Prepare for the Discussion

“For by the grace given me I say to every one of you: Do not think of yourself more highly than you ought, but rather think of yourself with sober judgment, in accordance with the faith God has distributed to each of you.” Romans 12:3
  1. How does the gospel speak into racism today? Read Ephesians 2:11–16 2. 
  2. What does it mean to be unified in Christ? Read Colossians 3:1–17, Galatians 2:11–14


“After this I looked, and there before me was a great multitude that no one could count, from every nation, tribe, people and language, standing before the throne and before the Lamb....” Revelation 7:9
  • Pray using Revelation 7:9 knowing that we all are image bearers of Christ, we all reflect him and all are to worship Him.
  • If you are having a hard time with this topic and still can’t see it as an issue, pray the Lord would meet you where you are and would work in your heart first.
  • Pray for conversations to continue to be had and that we would all seek to be learners and move towards each other and celebrate different cultures.
  • Pray for the families who have lost loved ones as a result of race.

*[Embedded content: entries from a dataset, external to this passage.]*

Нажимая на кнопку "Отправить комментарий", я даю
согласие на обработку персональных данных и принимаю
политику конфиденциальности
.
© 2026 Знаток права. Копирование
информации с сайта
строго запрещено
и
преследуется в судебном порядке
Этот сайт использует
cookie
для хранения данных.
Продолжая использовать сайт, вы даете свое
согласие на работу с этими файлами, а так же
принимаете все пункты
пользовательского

Practice Grace (to be read at the start of each discussion):

  • Agree to believe the best in people.
  • Recognize that all of us come from different backgrounds and have diverse perspectives. As a result, we all have good intentions, but we also have blind spots.
  • Just as Jesus does with us every day, we have to respect where people are and remember that we all are doing the best we can, given our current state of awareness. GRACE WINS!
  • Pray and ask the Holy Spirit to help you avoid negative judgments, language, and name-calling.
  • If something is said that is offensive, then speak into it with grace and truth and without attacking.
  • Listen to hear and understand, and not so that you can respond or give advice.
  • Take the time to process what you’ve heard, before responding. Don’t interrupt.
  • Speak only for yourself (“I feel…” “I think…”), not on behalf of your identity (“we feel…” “we are…”) or other identities (“they think…” “they act like…”).
  • Be open to feeling uncomfortable - all growth comes with some discomfort.
  • Understand that groups of a single race can have multiple perspectives and even the most diverse groups will not all have the same perspective.
  • Stay engaged. It is often difficult once we feel frustrated or misunderstood, to withdraw and drop out of the conversation, but resist this urge. It will be worth it.
  • Please don’t dominate the conversation, remember that everyone deserves a chance to speak and be heard.
  • Don’t expect a resolution, complete agreement, or definite answers. This is a discussion, not a debate.